Charlotte grinned and nodded, admiring the fleur-de-lis design of the carved marble around the expansive fireplace. True, it was blackened by smoke. And the massive space was empty of furniture. And two panes of the southernmost window were broken. But the color of the walls―deep, vibrant crimson―needed only a good dusting to be revived. She glanced up to the once-white ceiling, whose intricate moldings cast long, swirling shadows in the waning light.
“It is a magnificent room,” she sighed, rubbing the back of her wrist across her forehead. “A unique house, indeed.”
Esther harrumphed again and declared, “Light’s nigh gone. Best find our beds now if we’re to find ’em a’tall.”

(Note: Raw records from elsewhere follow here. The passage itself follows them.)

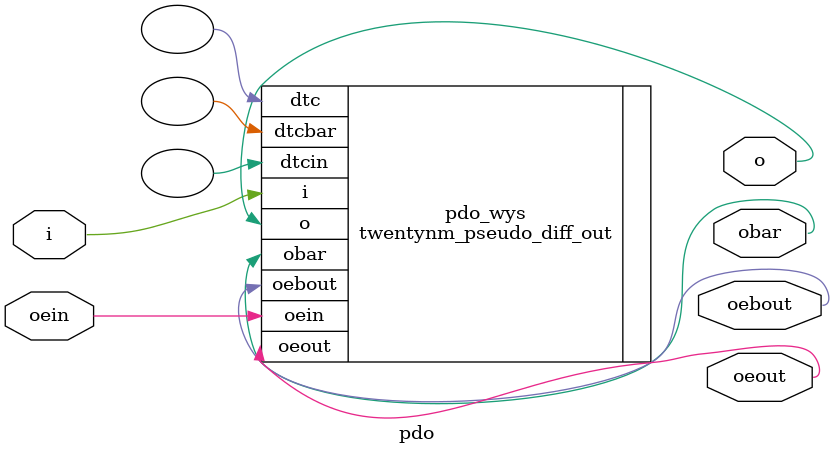
<source format=v>

module pdo
(
	i, oein, o, obar, oebout, oeout 
);

input i;
input oein;
output o;
output obar;
output wire oebout;
output wire oeout;

twentynm_pseudo_diff_out pdo_wys
(
	.i(i),
	.oein(oein),
	.o(o),
	.oebout(oebout),
	.oeout(oeout),
	.dtc(),
	.dtcbar(),
	.dtcin(),
	.obar(obar)
);

endmodule
</source>
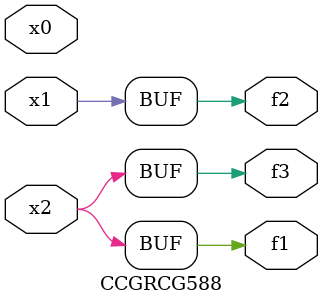
<source format=v>
module CCGRCG588(
	input x0, x1, x2,
	output f1, f2, f3
);
	assign f1 = x2;
	assign f2 = x1;
	assign f3 = x2;
endmodule

</source>
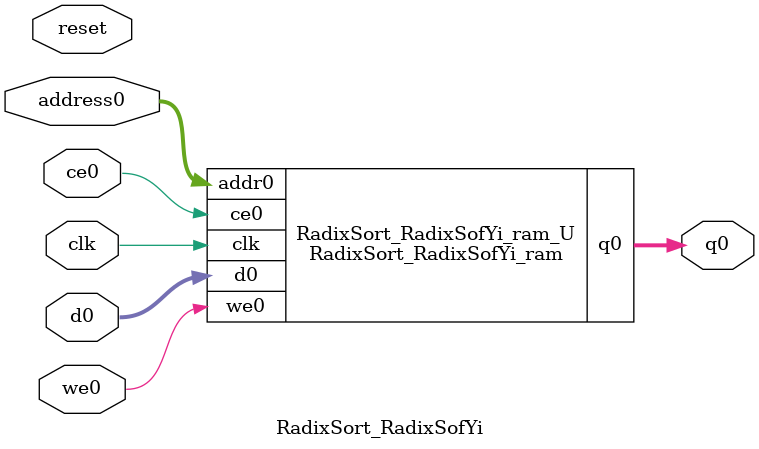
<source format=v>

`timescale 1 ns / 1 ps
module RadixSort_RadixSofYi_ram (addr0, ce0, d0, we0, q0,  clk);

parameter DWIDTH = 32;
parameter AWIDTH = 16;
parameter MEM_SIZE = 64000;

input[AWIDTH-1:0] addr0;
input ce0;
input[DWIDTH-1:0] d0;
input we0;
output reg[DWIDTH-1:0] q0;
input clk;

(* ram_style = "block" *)reg [DWIDTH-1:0] ram[0:MEM_SIZE-1];




always @(posedge clk)  
begin 
    if (ce0) 
    begin
        if (we0) 
        begin 
            ram[addr0] <= d0; 
            q0 <= d0;
        end 
        else 
            q0 <= ram[addr0];
    end
end


endmodule


`timescale 1 ns / 1 ps
module RadixSort_RadixSofYi(
    reset,
    clk,
    address0,
    ce0,
    we0,
    d0,
    q0);

parameter DataWidth = 32'd32;
parameter AddressRange = 32'd64000;
parameter AddressWidth = 32'd16;
input reset;
input clk;
input[AddressWidth - 1:0] address0;
input ce0;
input we0;
input[DataWidth - 1:0] d0;
output[DataWidth - 1:0] q0;



RadixSort_RadixSofYi_ram RadixSort_RadixSofYi_ram_U(
    .clk( clk ),
    .addr0( address0 ),
    .ce0( ce0 ),
    .we0( we0 ),
    .d0( d0 ),
    .q0( q0 ));

endmodule


</source>
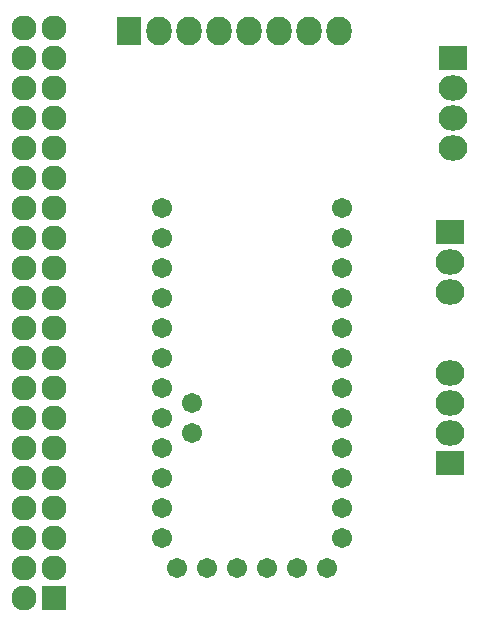
<source format=gbr>
G04 #@! TF.FileFunction,Soldermask,Top*
%FSLAX46Y46*%
G04 Gerber Fmt 4.6, Leading zero omitted, Abs format (unit mm)*
G04 Created by KiCad (PCBNEW 4.0.2-2.fc24-product) date Thu 11 Aug 2016 11:34:58 NZST*
%MOMM*%
G01*
G04 APERTURE LIST*
%ADD10C,0.100000*%
%ADD11R,2.432000X2.127200*%
%ADD12O,2.432000X2.127200*%
%ADD13R,2.127200X2.127200*%
%ADD14O,2.127200X2.127200*%
%ADD15R,2.127200X2.432000*%
%ADD16O,2.127200X2.432000*%
%ADD17C,1.705560*%
G04 APERTURE END LIST*
D10*
D11*
X133096000Y-97028000D03*
D12*
X133096000Y-99568000D03*
X133096000Y-102108000D03*
D11*
X133096000Y-116586000D03*
D12*
X133096000Y-114046000D03*
X133096000Y-111506000D03*
X133096000Y-108966000D03*
D11*
X133350000Y-82296000D03*
D12*
X133350000Y-84836000D03*
X133350000Y-87376000D03*
X133350000Y-89916000D03*
D13*
X99568000Y-128016000D03*
D14*
X97028000Y-128016000D03*
X99568000Y-125476000D03*
X97028000Y-125476000D03*
X99568000Y-122936000D03*
X97028000Y-122936000D03*
X99568000Y-120396000D03*
X97028000Y-120396000D03*
X99568000Y-117856000D03*
X97028000Y-117856000D03*
X99568000Y-115316000D03*
X97028000Y-115316000D03*
X99568000Y-112776000D03*
X97028000Y-112776000D03*
X99568000Y-110236000D03*
X97028000Y-110236000D03*
X99568000Y-107696000D03*
X97028000Y-107696000D03*
X99568000Y-105156000D03*
X97028000Y-105156000D03*
X99568000Y-102616000D03*
X97028000Y-102616000D03*
X99568000Y-100076000D03*
X97028000Y-100076000D03*
X99568000Y-97536000D03*
X97028000Y-97536000D03*
X99568000Y-94996000D03*
X97028000Y-94996000D03*
X99568000Y-92456000D03*
X97028000Y-92456000D03*
X99568000Y-89916000D03*
X97028000Y-89916000D03*
X99568000Y-87376000D03*
X97028000Y-87376000D03*
X99568000Y-84836000D03*
X97028000Y-84836000D03*
X99568000Y-82296000D03*
X97028000Y-82296000D03*
X99568000Y-79756000D03*
X97028000Y-79756000D03*
D15*
X105918000Y-80010000D03*
D16*
X108458000Y-80010000D03*
X110998000Y-80010000D03*
X113538000Y-80010000D03*
X116078000Y-80010000D03*
X118618000Y-80010000D03*
X121158000Y-80010000D03*
X123698000Y-80010000D03*
D17*
X108712000Y-105156000D03*
X108712000Y-107696000D03*
X108712000Y-110236000D03*
X108712000Y-112776000D03*
X111252000Y-111506000D03*
X111252000Y-114046000D03*
X122682000Y-125476000D03*
X123952000Y-112776000D03*
X123952000Y-110236000D03*
X123952000Y-107696000D03*
X123952000Y-105156000D03*
X123952000Y-102616000D03*
X123952000Y-100076000D03*
X123952000Y-97536000D03*
X123952000Y-94996000D03*
X108712000Y-94996000D03*
X108712000Y-97536000D03*
X108712000Y-100076000D03*
X108712000Y-102616000D03*
X108712000Y-120396000D03*
X123952000Y-115316000D03*
X120142000Y-125476000D03*
X109982000Y-125476000D03*
X108712000Y-122936000D03*
X108712000Y-117856000D03*
X123952000Y-117856000D03*
X123952000Y-120396000D03*
X115062000Y-125476000D03*
X123952000Y-122936000D03*
X112522000Y-125476000D03*
X108712000Y-115316000D03*
X117602000Y-125476000D03*
M02*

</source>
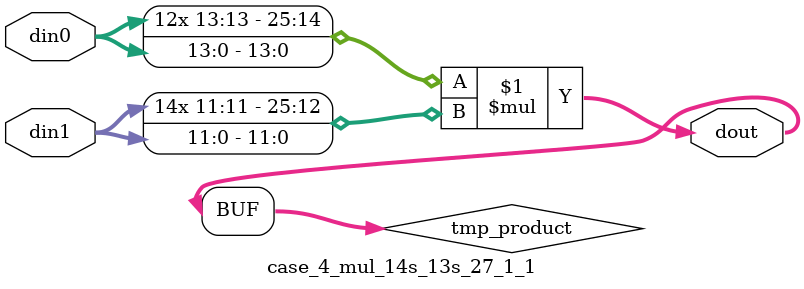
<source format=v>

`timescale 1 ns / 1 ps

 (* use_dsp = "no" *)  module case_4_mul_14s_13s_27_1_1(din0, din1, dout);
parameter ID = 1;
parameter NUM_STAGE = 0;
parameter din0_WIDTH = 14;
parameter din1_WIDTH = 12;
parameter dout_WIDTH = 26;

input [din0_WIDTH - 1 : 0] din0; 
input [din1_WIDTH - 1 : 0] din1; 
output [dout_WIDTH - 1 : 0] dout;

wire signed [dout_WIDTH - 1 : 0] tmp_product;



























assign tmp_product = $signed(din0) * $signed(din1);








assign dout = tmp_product;





















endmodule

</source>
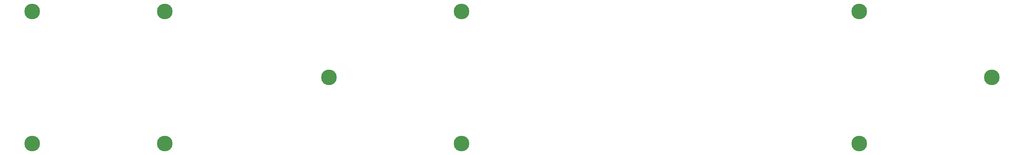
<source format=gbr>
G04 #@! TF.GenerationSoftware,KiCad,Pcbnew,(5.1.2-1)-1*
G04 #@! TF.CreationDate,2020-02-22T14:07:28-06:00*
G04 #@! TF.ProjectId,therick64BASP_top_plate,74686572-6963-46b3-9634-424153505f74,rev?*
G04 #@! TF.SameCoordinates,Original*
G04 #@! TF.FileFunction,Copper,L2,Bot*
G04 #@! TF.FilePolarity,Positive*
%FSLAX46Y46*%
G04 Gerber Fmt 4.6, Leading zero omitted, Abs format (unit mm)*
G04 Created by KiCad (PCBNEW (5.1.2-1)-1) date 2020-02-22 14:07:28*
%MOMM*%
%LPD*%
G04 APERTURE LIST*
%ADD10C,4.500000*%
G04 APERTURE END LIST*
D10*
X102979729Y-99179739D03*
X64979829Y-99179739D03*
X102979729Y-61179839D03*
X64979829Y-61179839D03*
X150099605Y-80179789D03*
X188099505Y-61179839D03*
X188099505Y-99179739D03*
X302099205Y-61179839D03*
X302099205Y-99179739D03*
X340099105Y-80179789D03*
M02*

</source>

“Indeed. Thank you for your tireless work today, Esther.”
The maid said nothing further, simply picking up her bucket and stomping out toward the kitchen. Charlotte glanced down at her pelisse. It was probably ruined, but she did not care. What was a little dust, after all?
Still smiling, she followed Esther down a set of stone steps to the lower-level kitchen. Of all the rooms that she and the maid had cleaned in the hours since their arrival at Chatwick Hall, the kitchen was the most distressing. Nothing was left. The crockery had all been stolen or shattered. The work table lay in two pieces, cracked down the center. Useless. However, the hearth was sound, and so they had gathered enough scraps of wood from the debris in the entrance hall and drawing room, and had built a fire so they could heat water. A small triumph, yes, but a triumph nonetheless.
Quickly, she ladled water from the steaming pot over the fire into a bucket fresh from the well. She then took a clean towel from the crates of supplies Mr. Booth had earlier purchased in the village, stacked in one corner of the larder.